The problem is apparently the weak loonie — no, not that one, but rather the crashing Canadian dollar, which currently sits at 75 cents thanks to low oil prices (Canada produces a lot of oil by digging up all of Alberta and running it through a sieve). So despite a relatively strong fan base, an ownership group led by the former prime minister, and a new arena with around $300 million in public subsidies, the NHL has apparently decided that Quebec will need to wait on the sidelines until it can confirm that it will generate more than Monopoly money for league coffers. (“Apparently” because the NHL has denied it, but only with a “no final decisions have been reached” no-comment denial.)
So what does that mean for Las Vegas, which initially sounded like the even-crazier expansion idea? Will the NHL really go ahead with adding just one team, in a market that would be the league’s smallest and most desert-surrounded? The NHL has refused to issue any timetables for expansion, so who knows? It’s entirely possible that the league could just go back to the drawing board and issue a new call for expansion bids — after all, if you’re going to get a bidding war going, you really want more than two cities going after two slots. You can smell the excitement in Seattle already!

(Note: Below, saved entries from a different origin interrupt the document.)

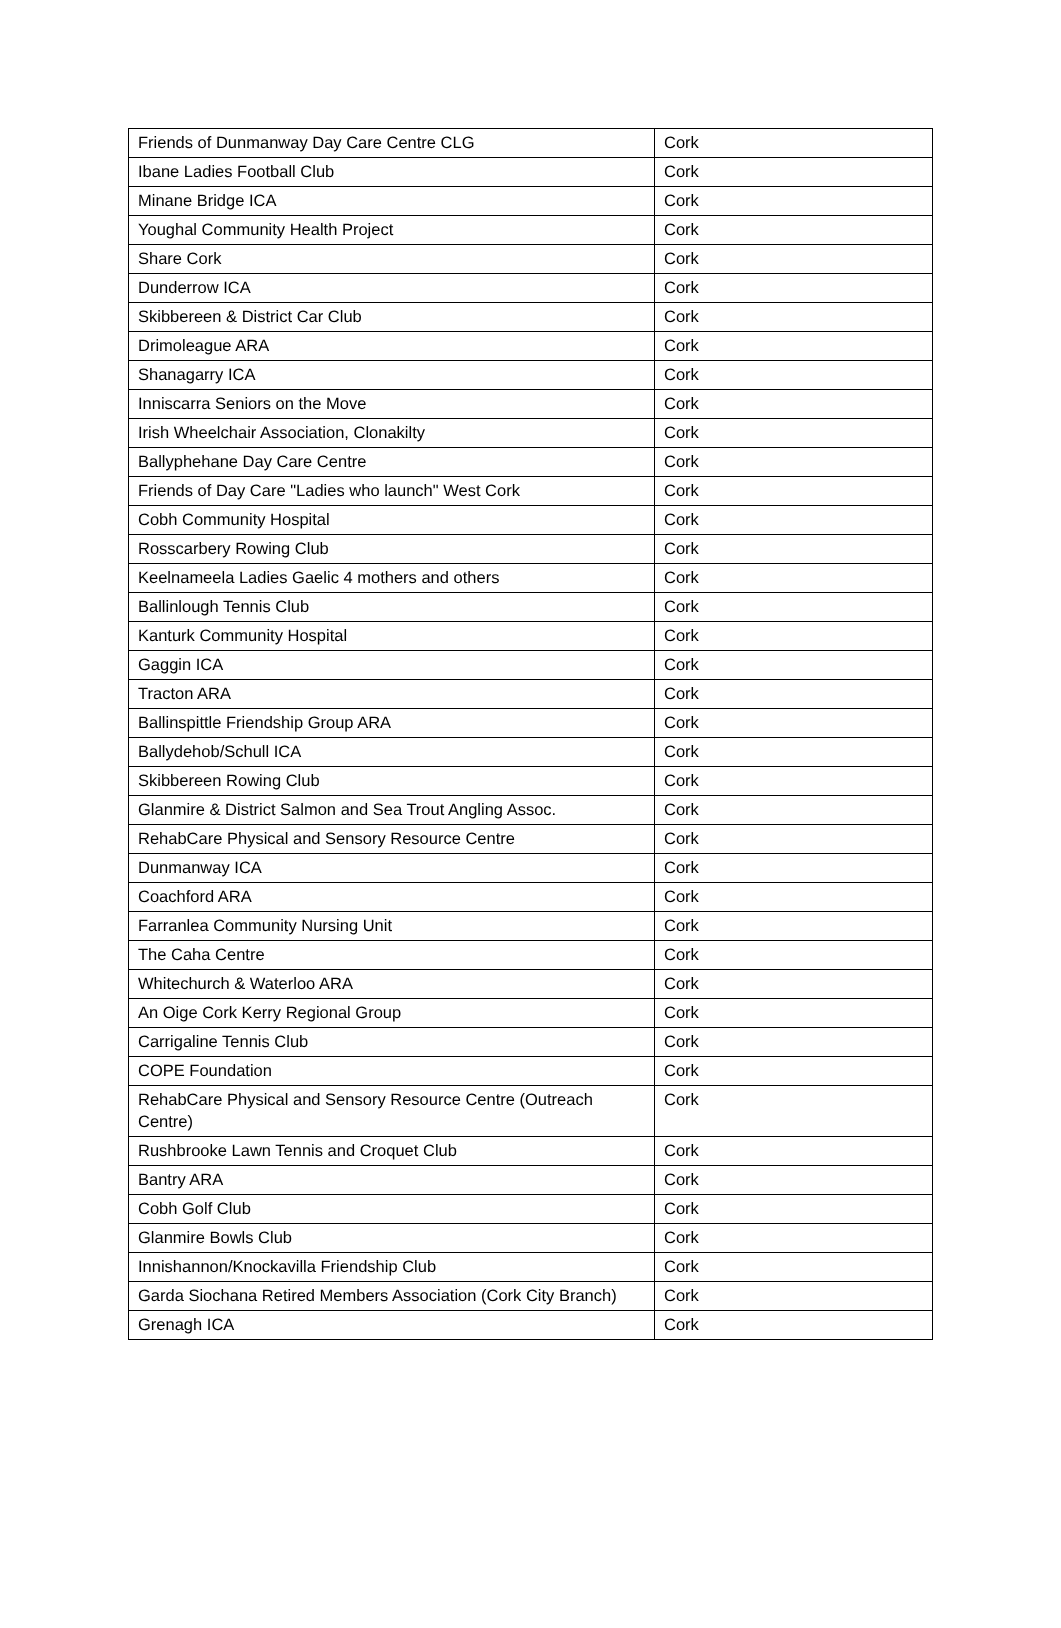| Friends of Dunmanway Day Care Centre CLG | Cork |
| Ibane Ladies Football Club | Cork |
| Minane Bridge ICA | Cork |
| Youghal Community Health Project | Cork |
| Share Cork | Cork |
| Dunderrow ICA | Cork |
| Skibbereen & District Car Club | Cork |
| Drimoleague ARA | Cork |
| Shanagarry ICA | Cork |
| Inniscarra Seniors on the Move | Cork |
| Irish Wheelchair Association, Clonakilty | Cork |
| Ballyphehane Day Care Centre | Cork |
| Friends of Day Care "Ladies who launch" West Cork | Cork |
| Cobh Community Hospital | Cork |
| Rosscarbery Rowing Club | Cork |
| Keelnameela Ladies Gaelic 4 mothers and others | Cork |
| Ballinlough Tennis Club | Cork |
| Kanturk Community Hospital | Cork |
| Gaggin ICA | Cork |
| Tracton ARA | Cork |
| Ballinspittle Friendship Group ARA | Cork |
| Ballydehob/Schull ICA | Cork |
| Skibbereen Rowing Club | Cork |
| Glanmire & District Salmon and Sea Trout Angling Assoc. | Cork |
| RehabCare Physical and Sensory Resource Centre | Cork |
| Dunmanway ICA | Cork |
| Coachford ARA | Cork |
| Farranlea Community Nursing Unit | Cork |
| The Caha Centre | Cork |
| Whitechurch & Waterloo ARA | Cork |
| An Oige Cork Kerry Regional Group | Cork |
| Carrigaline Tennis Club | Cork |
| COPE Foundation | Cork |
| RehabCare Physical and Sensory Resource Centre (Outreach Centre) | Cork |
| Rushbrooke Lawn Tennis and Croquet Club | Cork |
| Bantry ARA | Cork |
| Cobh Golf Club | Cork |
| Glanmire Bowls Club | Cork |
| Innishannon/Knockavilla Friendship Club | Cork |
| Garda Siochana Retired Members Association (Cork City Branch) | Cork |
| Grenagh ICA | Cork |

How sad is the state of journalism in the year 2015? Sadder than the fact that the Las Vegas Review-Journal, an ostensible newspaper that reports on news, ran an article with the headline “10 cool things about the new Strip arena,” because we know these kids today like listicles, or something. No, the sad part is how low the R-J’s bar is for cool:
5. T-Mobile is rumored to have landed the arena naming rights, but company officials are not commenting. Talk of Las Vegas-based Ultimate Fighting Championship buying the name appears to have gone nowhere.
That’s right, Vegas sports fans: It’s cool that your new arena will be named after a cellphone company. Wooooooooooooo! Hey, maybe it’ll even have a cool nickname, like, uh, like, “the T.” That’d be cool!

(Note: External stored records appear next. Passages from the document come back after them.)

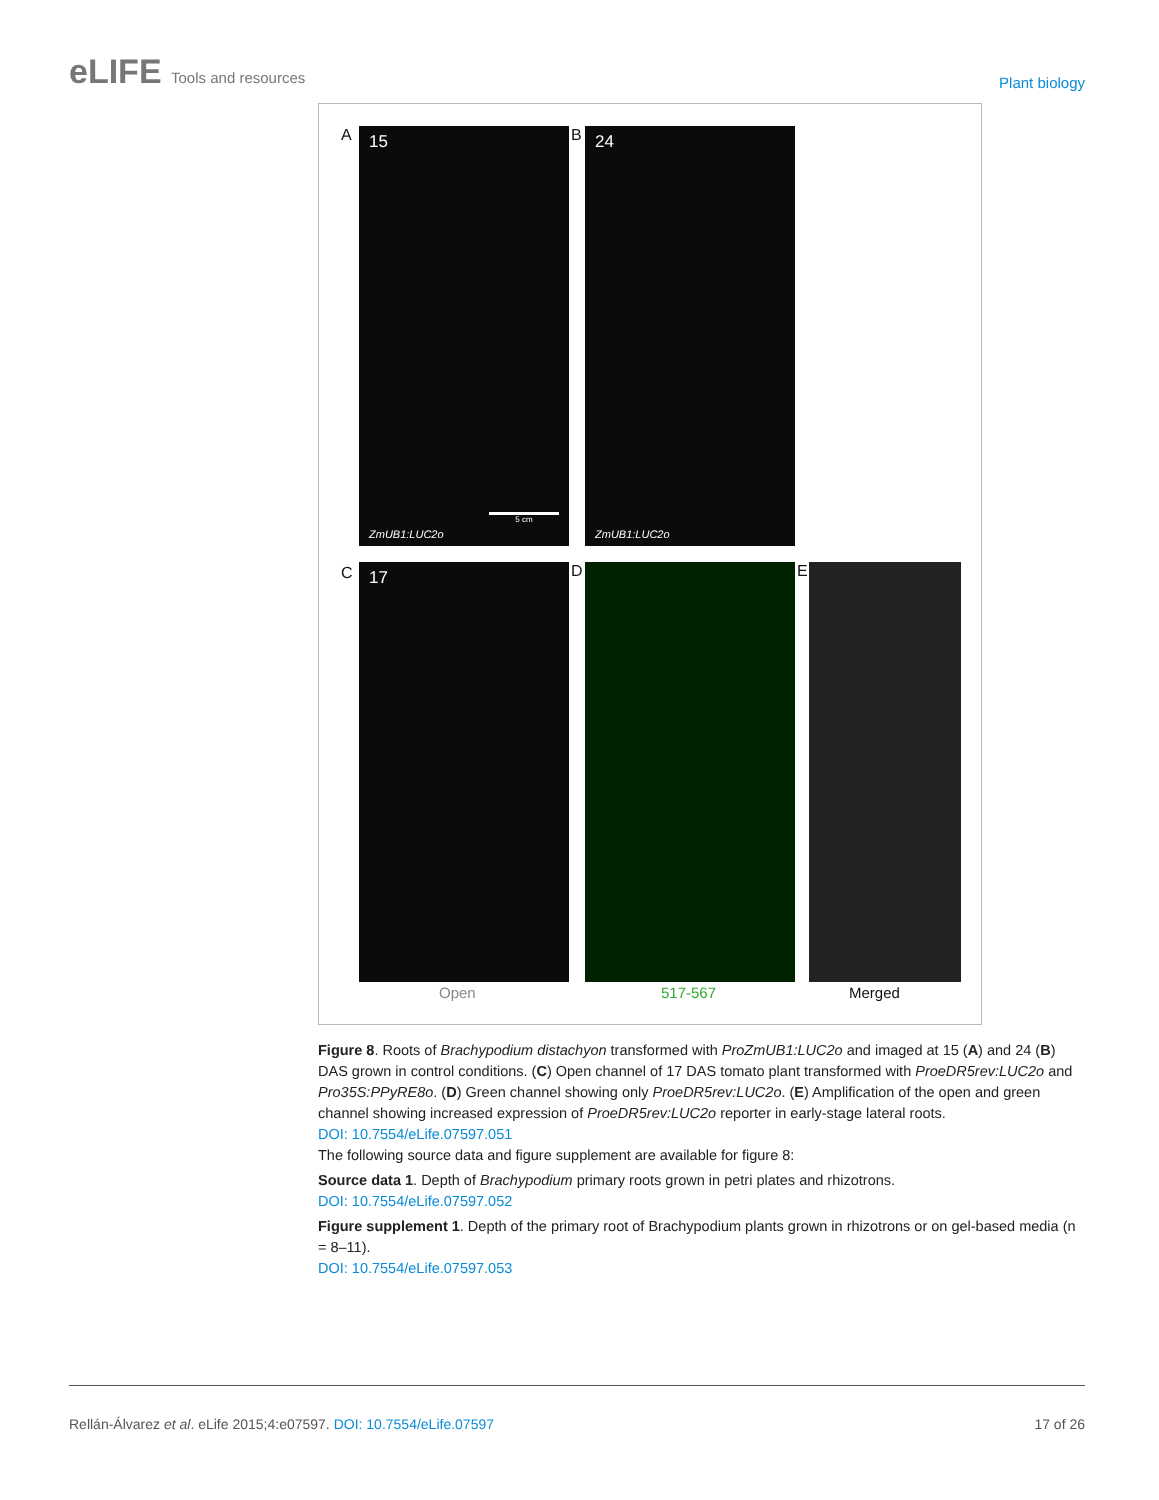eLIFE Tools and resources
Plant biology
A
15
5 cm
ZmUB1:LUC2o
B
24
ZmUB1:LUC2o
C 17 D E
Open 517-567 Merged
Figure 8. Roots of Brachypodium distachyon transformed with ProZmUB1:LUC2o and imaged at 15 (A) and 24 (B) DAS grown in control conditions. (C) Open channel of 17 DAS tomato plant transformed with ProeDR5rev:LUC2o and Pro35S:PPyRE8o. (D) Green channel showing only ProeDR5rev:LUC2o. (E) Amplification of the open and green channel showing increased expression of ProeDR5rev:LUC2o reporter in early-stage lateral roots.
DOI: 10.7554/eLife.07597.051
The following source data and figure supplement are available for figure 8:
Source data 1. Depth of Brachypodium primary roots grown in petri plates and rhizotrons.
DOI: 10.7554/eLife.07597.052
Figure supplement 1. Depth of the primary root of Brachypodium plants grown in rhizotrons or on gel-based media (n = 8–11).
DOI: 10.7554/eLife.07597.053
Rellán-Álvarez et al. eLife 2015;4:e07597. DOI: 10.7554/eLife.07597
17 of 26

Other things noted as cool include the fact that luxury suite owners will be able to walk from their cars to their seats via a special bridge so as not to have to hobnob with the hoi polloi, and that Toshiba will be installing face-recognition video cameras to send fans customized digital ads and then measure how long they stand staring at them. (No word on whether Toshiba’s cameras can distinguish staring in fascination and staring in horror.)

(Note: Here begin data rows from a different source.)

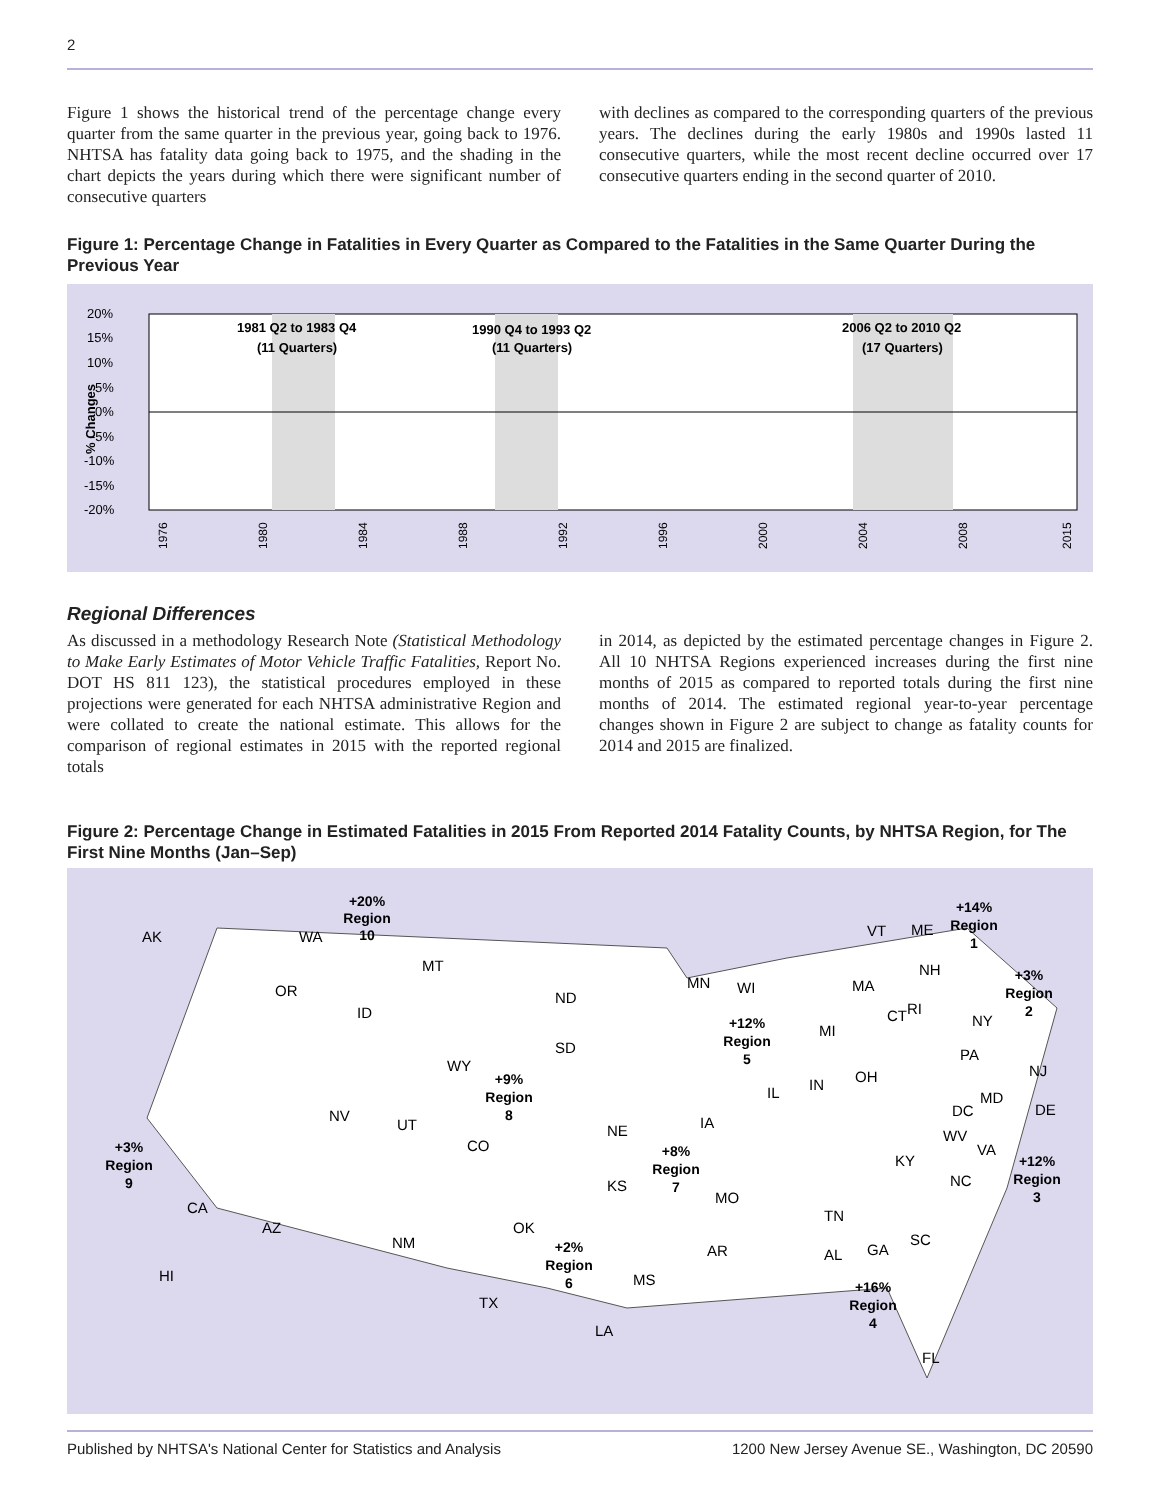2
Figure 1 shows the historical trend of the percentage change every quarter from the same quarter in the previous year, going back to 1976. NHTSA has fatality data going back to 1975, and the shading in the chart depicts the years during which there were significant number of consecutive quarters
with declines as compared to the corresponding quarters of the previous years. The declines during the early 1980s and 1990s lasted 11 consecutive quarters, while the most recent decline occurred over 17 consecutive quarters ending in the second quarter of 2010.
Figure 1: Percentage Change in Fatalities in Every Quarter as Compared to the Fatalities in the Same Quarter During the Previous Year
20%
15%
10%
5%
0%
-5%
-10%
-15%
-20%
% Changes
1981 Q2 to 1983 Q4
(11 Quarters)
1990 Q4 to 1993 Q2
(11 Quarters)
2006 Q2 to 2010 Q2
(17 Quarters)
1976
1980
1984
1988
1992
1996
2000
2004
2008
2015
Regional Differences
As discussed in a methodology Research Note (Statistical Methodology to Make Early Estimates of Motor Vehicle Traffic Fatalities, Report No. DOT HS 811 123), the statistical procedures employed in these projections were generated for each NHTSA administrative Region and were collated to create the national estimate. This allows for the comparison of regional estimates in 2015 with the reported regional totals
in 2014, as depicted by the estimated percentage changes in Figure 2. All 10 NHTSA Regions experienced increases during the first nine months of 2015 as compared to reported totals during the first nine months of 2014. The estimated regional year-to-year percentage changes shown in Figure 2 are subject to change as fatality counts for 2014 and 2015 are finalized.
Figure 2: Percentage Change in Estimated Fatalities in 2015 From Reported 2014 Fatality Counts, by NHTSA Region, for The First Nine Months (Jan–Sep)
+20%
Region
10
+14%
Region
1
+3%
Region
2
+12%
Region
5
+9%
Region
8
+3%
Region
9
+8%
Region
7
+12%
Region
3
+2%
Region
6
+16%
Region
4
AK
WA
OR
ID
MT
ND
SD
WY
NV
UT
CO
CA
AZ
HI
NM
TX
OK
NE
KS
IA
MO
AR
MS
LA
MN
WI
IL
IN
MI
OH
KY
TN
AL
GA
SC
NC
VA
WV
DC
MD
DE
NJ
PA
NY
ME
VT
NH
MA
CT
RI
FL
Published by NHTSA's National Center for Statistics and Analysis 1200 New Jersey Avenue SE., Washington, DC 20590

The top-ten list does include the fact that MGM and AEG are paying for the arena without public subsidies, which is cool, though in a truly cool world it would just be business as usual. That is not the world we live in, though, so one-tenth of a yay.
The L.A. Times ran an article on progress on Las Vegas’s new arena on Saturday for some reason — possibly because AEG, owner of the Kings, is building it, or possibly just because it was Saturday and they needed to fill space — and there are two main reasons to click through:
- A promise of a link to a time-lapse construction video, though all I could find was a webcam of what the arena looks like right now and a video of the groundbreaking that mostly featured a woman in a bikini and a giant shovel.
- This wonderfully glass-half-full observation, buried in the final paragraph: “Selling hockey in Las Vegas will present challenges in a city built on gambling and lofty dreams, especially after the novelty of a new franchise wears off, and other professional sports leagues are sure to monitor this venture closely. Las Vegas has always been good at reinventing itself, and transforming itself into a hockey city might be its boldest experiment yet.”
Translation: Hockey in the desert hasn’t worked well before, and Las Vegas is a heck of a lot smaller than Phoenix, but Vegas has shown a propensity for just tearing stuff down that doesn’t work and building new stuff, so sure, why not give it a try? I’m still a bit puzzled why AEG is going ahead with funding a $350 million arena with its own money when it’s only projecting at best 140 events a year at the place, and 200 is the more typical breakeven point, but hey, it’s not my money. So long as they don’t ask for a bailout if and when it doesn’t work, that is.